**Do this:** Format the lines from the start of the records through the line holding "Identify the document", inclusive, as a Markdown table with the columns n and Line, skipping blank lines.

**Region boundary data:**
=-=-=
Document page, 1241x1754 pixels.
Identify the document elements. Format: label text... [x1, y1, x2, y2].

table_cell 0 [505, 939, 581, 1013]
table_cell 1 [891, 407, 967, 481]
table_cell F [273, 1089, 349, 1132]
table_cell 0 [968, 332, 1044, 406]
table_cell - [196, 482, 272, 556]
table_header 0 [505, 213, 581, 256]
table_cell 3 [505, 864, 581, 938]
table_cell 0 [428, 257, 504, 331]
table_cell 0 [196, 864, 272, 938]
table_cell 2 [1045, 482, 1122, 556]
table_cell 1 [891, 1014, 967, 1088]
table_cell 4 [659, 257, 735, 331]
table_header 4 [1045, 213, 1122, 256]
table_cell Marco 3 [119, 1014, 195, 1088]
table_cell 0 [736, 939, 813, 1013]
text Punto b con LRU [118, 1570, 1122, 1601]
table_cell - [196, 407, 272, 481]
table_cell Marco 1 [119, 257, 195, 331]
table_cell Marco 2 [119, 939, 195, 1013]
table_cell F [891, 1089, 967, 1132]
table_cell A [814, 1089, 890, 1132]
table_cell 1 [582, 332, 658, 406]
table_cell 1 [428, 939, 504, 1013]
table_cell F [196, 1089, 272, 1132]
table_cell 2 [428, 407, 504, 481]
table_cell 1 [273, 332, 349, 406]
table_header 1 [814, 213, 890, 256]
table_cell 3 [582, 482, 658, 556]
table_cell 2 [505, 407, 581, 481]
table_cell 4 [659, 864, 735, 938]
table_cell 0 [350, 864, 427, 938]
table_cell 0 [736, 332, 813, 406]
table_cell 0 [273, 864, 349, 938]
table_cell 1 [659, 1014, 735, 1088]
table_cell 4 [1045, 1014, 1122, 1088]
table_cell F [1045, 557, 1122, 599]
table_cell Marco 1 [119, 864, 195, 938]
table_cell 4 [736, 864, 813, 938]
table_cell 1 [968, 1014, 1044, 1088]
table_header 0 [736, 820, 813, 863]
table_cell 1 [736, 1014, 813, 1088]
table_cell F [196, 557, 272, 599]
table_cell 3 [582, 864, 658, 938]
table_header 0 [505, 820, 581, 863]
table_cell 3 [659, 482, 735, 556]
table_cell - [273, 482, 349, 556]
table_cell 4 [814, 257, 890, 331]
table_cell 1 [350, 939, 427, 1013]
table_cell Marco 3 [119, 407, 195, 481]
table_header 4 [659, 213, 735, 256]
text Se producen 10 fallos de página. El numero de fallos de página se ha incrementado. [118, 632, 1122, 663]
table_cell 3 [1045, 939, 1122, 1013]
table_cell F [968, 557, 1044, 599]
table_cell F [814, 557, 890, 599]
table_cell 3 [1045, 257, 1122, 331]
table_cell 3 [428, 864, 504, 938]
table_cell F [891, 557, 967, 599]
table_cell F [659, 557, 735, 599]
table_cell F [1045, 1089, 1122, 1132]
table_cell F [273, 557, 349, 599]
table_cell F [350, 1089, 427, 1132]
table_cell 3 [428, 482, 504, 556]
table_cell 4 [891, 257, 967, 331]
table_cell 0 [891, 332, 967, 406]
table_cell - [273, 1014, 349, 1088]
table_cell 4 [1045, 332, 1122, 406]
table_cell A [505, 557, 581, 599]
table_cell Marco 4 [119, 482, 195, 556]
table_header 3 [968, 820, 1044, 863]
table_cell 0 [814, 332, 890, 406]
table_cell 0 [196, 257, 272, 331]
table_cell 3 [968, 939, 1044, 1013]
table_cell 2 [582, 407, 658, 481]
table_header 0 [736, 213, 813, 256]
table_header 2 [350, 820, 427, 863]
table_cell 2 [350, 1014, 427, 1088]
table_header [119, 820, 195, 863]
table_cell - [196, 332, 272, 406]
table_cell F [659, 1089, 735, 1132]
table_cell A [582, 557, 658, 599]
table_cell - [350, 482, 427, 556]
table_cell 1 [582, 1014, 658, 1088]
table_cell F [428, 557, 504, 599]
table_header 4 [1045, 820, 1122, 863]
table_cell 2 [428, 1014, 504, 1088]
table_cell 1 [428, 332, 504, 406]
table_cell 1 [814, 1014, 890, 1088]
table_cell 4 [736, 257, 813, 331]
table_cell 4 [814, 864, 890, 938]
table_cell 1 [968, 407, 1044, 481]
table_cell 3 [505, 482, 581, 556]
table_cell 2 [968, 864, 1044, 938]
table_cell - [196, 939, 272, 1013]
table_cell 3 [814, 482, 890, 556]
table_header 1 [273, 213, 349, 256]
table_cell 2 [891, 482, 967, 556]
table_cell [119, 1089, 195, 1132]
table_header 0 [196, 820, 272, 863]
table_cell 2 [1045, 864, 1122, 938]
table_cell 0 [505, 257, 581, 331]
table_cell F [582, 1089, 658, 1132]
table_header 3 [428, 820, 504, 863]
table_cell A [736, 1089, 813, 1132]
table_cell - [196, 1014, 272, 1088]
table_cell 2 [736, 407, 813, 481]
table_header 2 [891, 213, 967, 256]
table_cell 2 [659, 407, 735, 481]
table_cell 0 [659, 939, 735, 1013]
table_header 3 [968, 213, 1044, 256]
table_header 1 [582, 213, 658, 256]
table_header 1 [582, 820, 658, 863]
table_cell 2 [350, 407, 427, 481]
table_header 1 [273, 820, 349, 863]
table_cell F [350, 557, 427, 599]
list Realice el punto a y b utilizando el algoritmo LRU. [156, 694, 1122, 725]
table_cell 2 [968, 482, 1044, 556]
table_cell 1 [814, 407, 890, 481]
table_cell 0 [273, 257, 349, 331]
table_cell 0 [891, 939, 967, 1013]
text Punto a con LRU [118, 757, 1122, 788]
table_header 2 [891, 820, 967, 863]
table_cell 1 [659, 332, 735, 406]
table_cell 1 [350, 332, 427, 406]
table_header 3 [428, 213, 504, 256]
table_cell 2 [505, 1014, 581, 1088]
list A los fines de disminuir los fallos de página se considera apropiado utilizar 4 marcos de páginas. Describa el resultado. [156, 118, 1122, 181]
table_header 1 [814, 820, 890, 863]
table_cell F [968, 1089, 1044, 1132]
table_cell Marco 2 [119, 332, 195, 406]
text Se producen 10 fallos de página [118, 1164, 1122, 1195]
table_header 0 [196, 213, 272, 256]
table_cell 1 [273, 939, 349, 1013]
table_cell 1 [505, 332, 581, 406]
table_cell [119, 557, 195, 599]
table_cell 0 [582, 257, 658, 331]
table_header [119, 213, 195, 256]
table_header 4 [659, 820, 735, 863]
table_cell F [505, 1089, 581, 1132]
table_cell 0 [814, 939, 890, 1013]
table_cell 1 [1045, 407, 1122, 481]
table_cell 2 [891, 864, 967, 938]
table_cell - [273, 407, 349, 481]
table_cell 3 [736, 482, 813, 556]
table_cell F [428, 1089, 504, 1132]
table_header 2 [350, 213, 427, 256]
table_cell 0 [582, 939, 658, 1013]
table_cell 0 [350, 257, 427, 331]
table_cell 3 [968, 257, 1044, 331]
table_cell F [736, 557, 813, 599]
=-=-=
**Solution to the exercise:**
| n | Line |
|---|---|
| 1 | Document page, 1241x1754 pixels. |
| 2 | Identify the document elements. Format: label text... [x1, y1, x2, y2]. |